**WHAT TO WORK ON:**
1/ Can you write out the stretch of the comment on concert ticket fairness from "To me it seems" through "anything more major.", word for word?
2/ Could you carry the comment on concert ticket fairness further, picking up right after its final sentence?

**SOURCE EXTRACT:**
***

I understand what you're saying but it still mostly an issue for the artist - building a fan base. Otherwise if you have X amount of tickets to be distributed, you'll get X people at the venue, at most. Since the same number of people will show up, it's a matter of distribution. What should the distribution be? You, and many others, say it shouldn't be the richest people, or more accurately those who'd pay the highest price for the ticket. What about the poorest people, if we're talking about fairness? Should we have a quota for homeless people, too? For people of certain ethnicities, political views, sexualities, etc.? That's what I see when you talk about fairness outside of market forces - we should try to include "everyone", whatever that means. Maybe it's the most hardcore fans? So first allow people with tattoos of the artist on their chest? Yes, it's a ridiculous example, but what is fair to you? What makes a fan that will only be able to pay 10 $ not less worthy than a fan who will pay 1000 $? Will they be more worthy to attend than a fan who can only afford 0.01 $?

To me it seems it IS an economics problem - the artist needs to make money and they need to decide whether they want to optimize for the profit from ticket sales or for the profit from merch or from a broader fan base. But it's an economic problem for the artist, it's not really a societal problem or anything more major.

***

**GIVEN MATERIAL:**
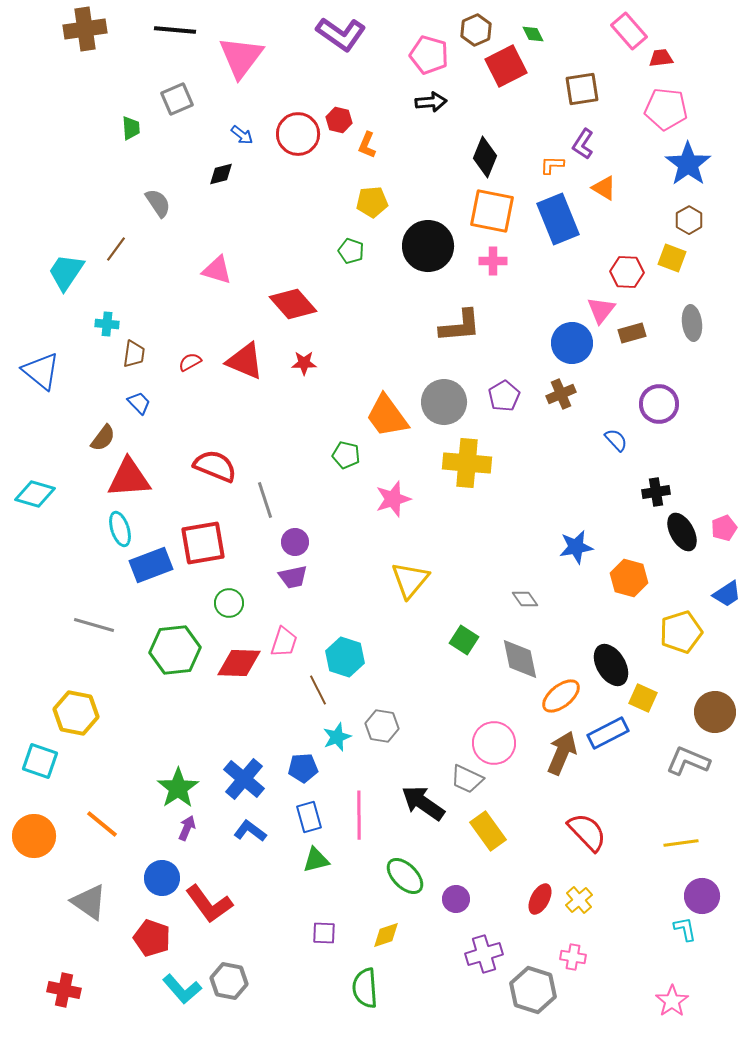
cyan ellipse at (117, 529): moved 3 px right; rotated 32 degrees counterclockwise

***

**FINAL RESULTS:**
1/
To me it seems it IS an economics problem - the artist needs to make money and they need to decide whether they want to optimize for the profit from ticket sales or for the profit from merch or from a broader fan base. But it's an economic problem for the artist, it's not really a societal problem or anything more major.

2/
As a disclaimer, I'm not rich and I don't care for concerts anyway. It just doesn't make sense to single out tickets for concerts as some special thing. As an example, I'm OK with not being able to buy some fancy ethically sourced gourmet food yet I still support the company that makes it. Or maybe I won't buy it often, but I'll save up and buy it once in a while. Many parallels to be made, but of course not perfect. Still, it's not a necessity, so it's strictly an economic problem (not a moral one), mainly for the artist. Whether they want to solve it and how they want to solve it is their issue. Whether it's non-transferable tickets or ID-bound tickets with a strict policy on how they're transferred or an auction or a lottery or whatever.

> What should the distribution be? You, and many others, say it shouldn't be the richest people, or more accurately those who'd pay the highest price for the ticket. What about the poorest people, if we're talking about fairness? Should we have a quota for homeless people, too? For people of certain ethnicities, political views, sexualities, etc.?

Geez. It is really not that hard to imagine a better outcome here.

A reasonable distribution distribution could be whatever is the result of the following: (a) each seat is priced by the artist/venue/whatever however they wish, and (b) everyone who genuinely intends to attend the concert themselves and/or is purchasing on behalf of another known person whom they believe would genuinely attend the concert themselves gets an equal opportunity to purchase the tickets at the time of release.

How you achieve such an outcome is an interesting question with lots of possible approaches, but what outcome would be adequate to achieve than the status quo really isn't some sort of unanswerable question.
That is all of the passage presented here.